» RECORDS SHOWN:
-=-=-

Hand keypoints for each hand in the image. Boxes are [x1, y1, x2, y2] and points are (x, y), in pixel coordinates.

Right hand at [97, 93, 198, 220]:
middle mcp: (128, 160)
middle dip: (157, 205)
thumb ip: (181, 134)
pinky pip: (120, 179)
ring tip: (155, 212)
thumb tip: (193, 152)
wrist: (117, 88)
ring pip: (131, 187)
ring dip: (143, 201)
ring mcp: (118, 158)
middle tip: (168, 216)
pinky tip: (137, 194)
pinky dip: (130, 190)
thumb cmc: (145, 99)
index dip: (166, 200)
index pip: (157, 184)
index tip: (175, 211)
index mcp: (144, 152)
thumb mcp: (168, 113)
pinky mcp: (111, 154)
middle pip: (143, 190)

-=-=-

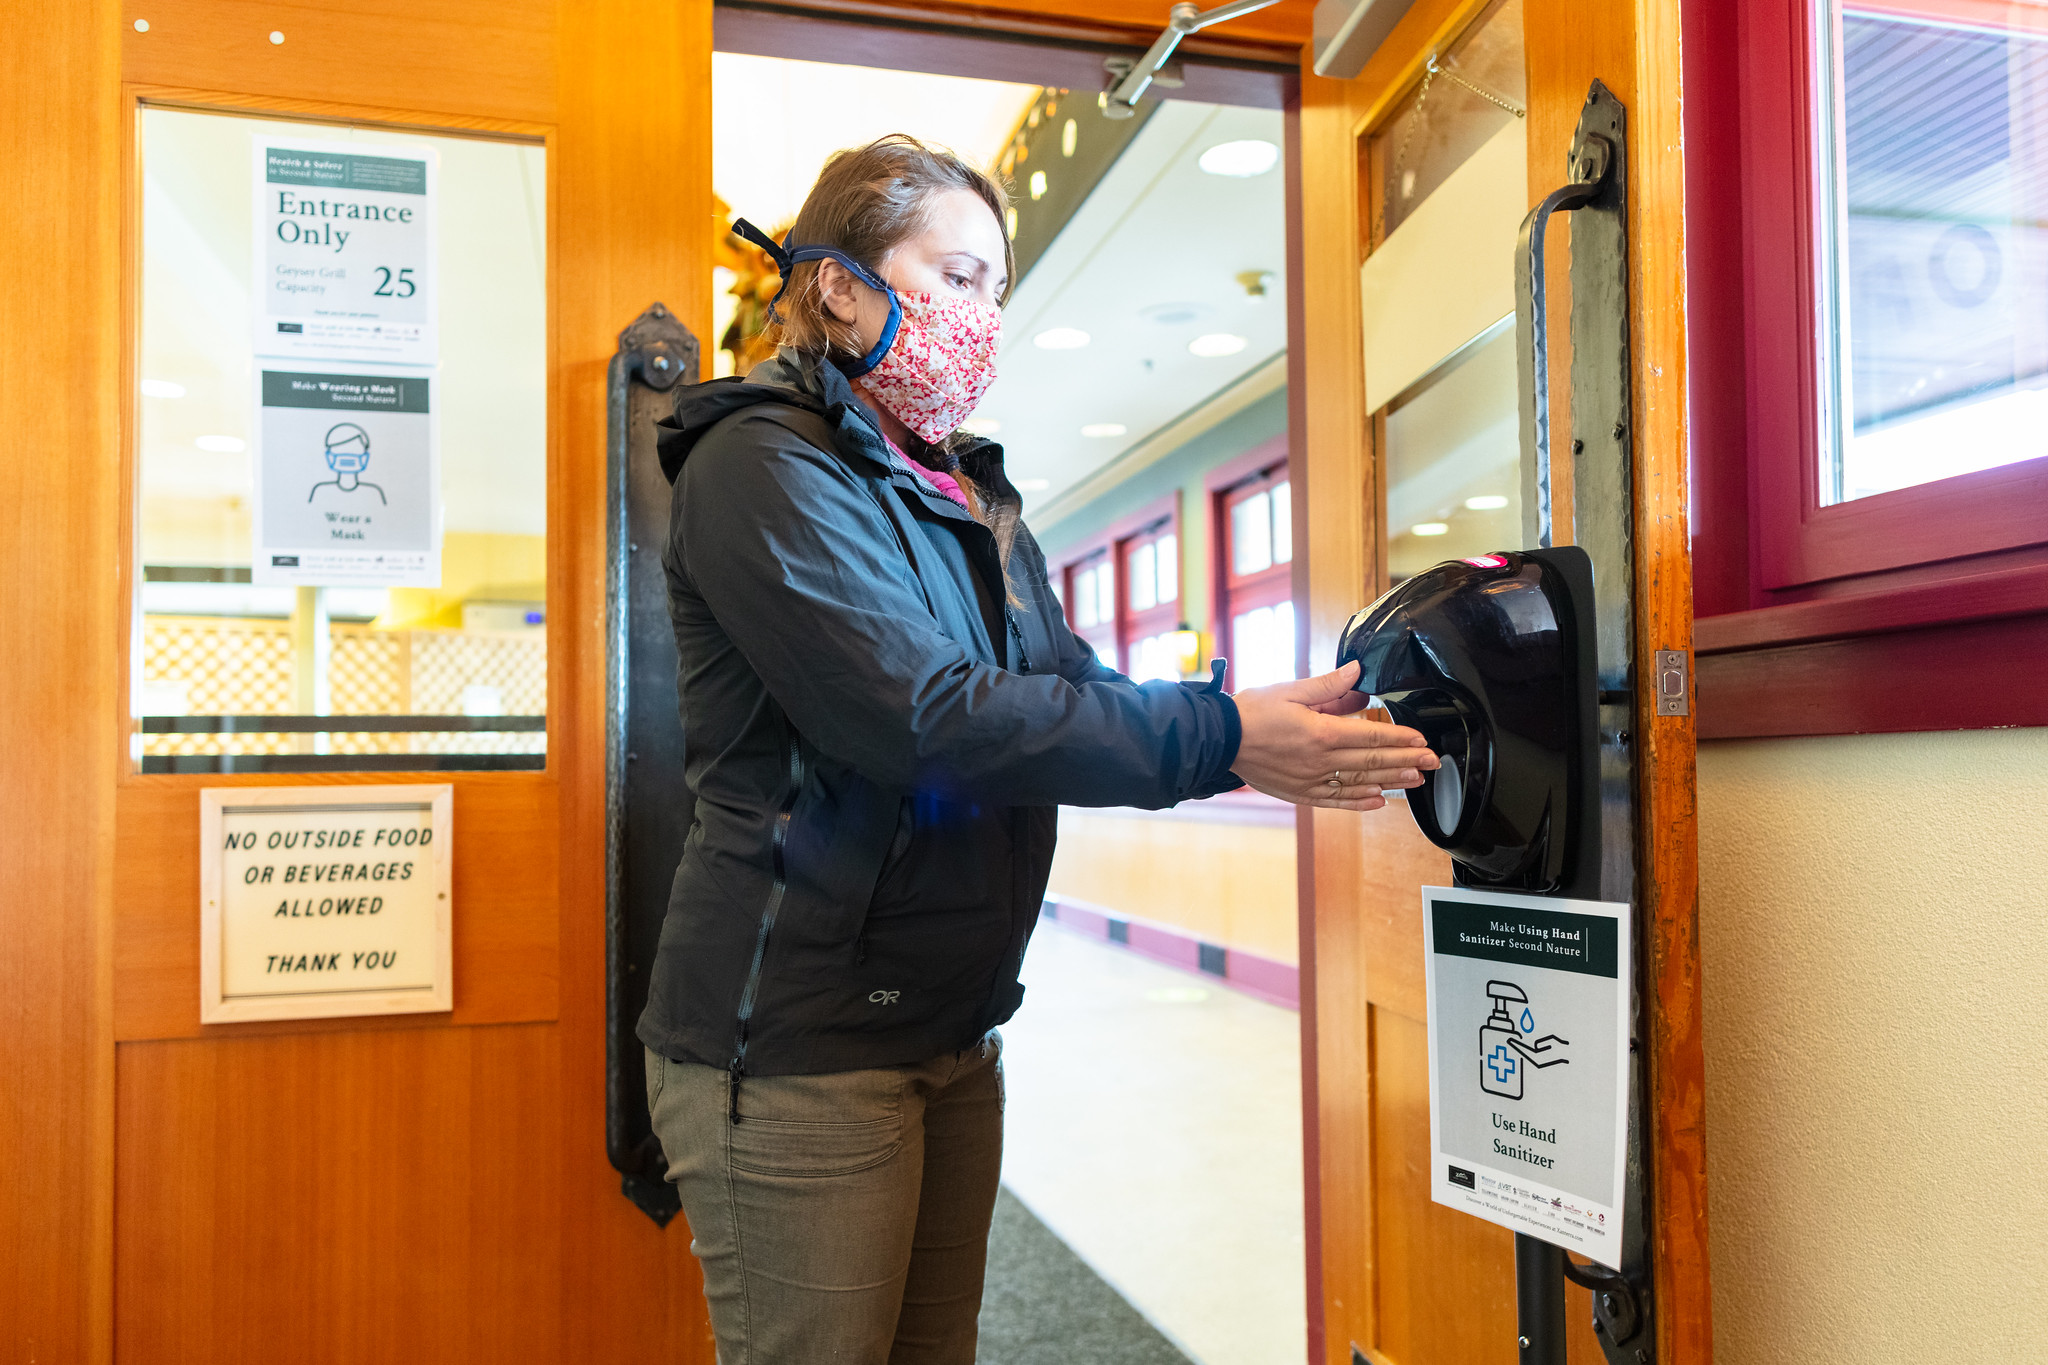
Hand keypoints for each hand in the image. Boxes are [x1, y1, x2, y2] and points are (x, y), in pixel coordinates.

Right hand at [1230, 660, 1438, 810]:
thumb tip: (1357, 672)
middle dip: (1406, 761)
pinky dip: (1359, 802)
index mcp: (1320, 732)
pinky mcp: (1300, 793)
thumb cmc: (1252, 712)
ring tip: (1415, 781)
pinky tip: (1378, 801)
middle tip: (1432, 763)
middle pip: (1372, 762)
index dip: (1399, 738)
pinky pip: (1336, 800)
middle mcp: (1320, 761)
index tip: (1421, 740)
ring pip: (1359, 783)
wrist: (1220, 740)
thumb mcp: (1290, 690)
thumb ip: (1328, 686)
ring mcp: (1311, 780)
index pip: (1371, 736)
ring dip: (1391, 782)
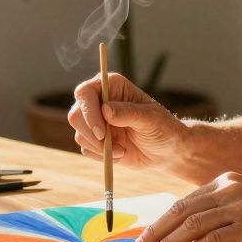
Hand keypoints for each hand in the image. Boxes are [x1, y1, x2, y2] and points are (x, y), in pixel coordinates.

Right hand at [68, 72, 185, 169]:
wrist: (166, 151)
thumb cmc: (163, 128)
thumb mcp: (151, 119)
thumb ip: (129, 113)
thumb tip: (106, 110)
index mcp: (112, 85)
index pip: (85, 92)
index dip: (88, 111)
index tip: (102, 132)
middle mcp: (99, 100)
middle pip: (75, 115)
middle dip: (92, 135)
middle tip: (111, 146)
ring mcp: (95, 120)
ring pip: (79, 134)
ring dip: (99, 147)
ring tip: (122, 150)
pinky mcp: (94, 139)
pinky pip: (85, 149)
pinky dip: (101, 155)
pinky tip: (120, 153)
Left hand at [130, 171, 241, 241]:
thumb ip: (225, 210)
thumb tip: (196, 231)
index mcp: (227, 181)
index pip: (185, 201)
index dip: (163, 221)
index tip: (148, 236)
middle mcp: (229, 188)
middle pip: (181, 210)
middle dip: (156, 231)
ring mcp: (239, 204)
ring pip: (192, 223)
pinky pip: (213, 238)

-=-=-

» REQUIRED WORK: Within the entries above, give again exactly the lines starting at the one that contains "thumb mcp: (1290, 690)" and ending at the one that contains "pinky pip: (85, 149)", leaving out the pictures.

» REPLY:
thumb mcp: (1290, 690)
thumb ip: (1328, 686)
ring mcp: (1311, 780)
index pip: (1371, 736)
ring dip: (1391, 782)
Hand keypoints for each hand in the image. Boxes are [x1, y1, x2, y2] and points are (x, y), in pixel coordinates.

Right hand at [68, 72, 185, 169]:
wrist: (166, 151)
thumb cmc: (163, 128)
thumb mcp: (151, 119)
thumb ip: (129, 113)
thumb tip: (106, 110)
index mcp: (112, 85)
index pip: (85, 92)
index dip: (88, 111)
index tip: (102, 132)
middle mcp: (99, 100)
middle pip: (75, 115)
middle dip: (92, 135)
middle tip: (111, 146)
ring mcp: (95, 120)
ring pip: (79, 134)
ring dip: (99, 147)
ring tip: (122, 150)
pinky mcp: (94, 139)
pinky pip: (85, 149)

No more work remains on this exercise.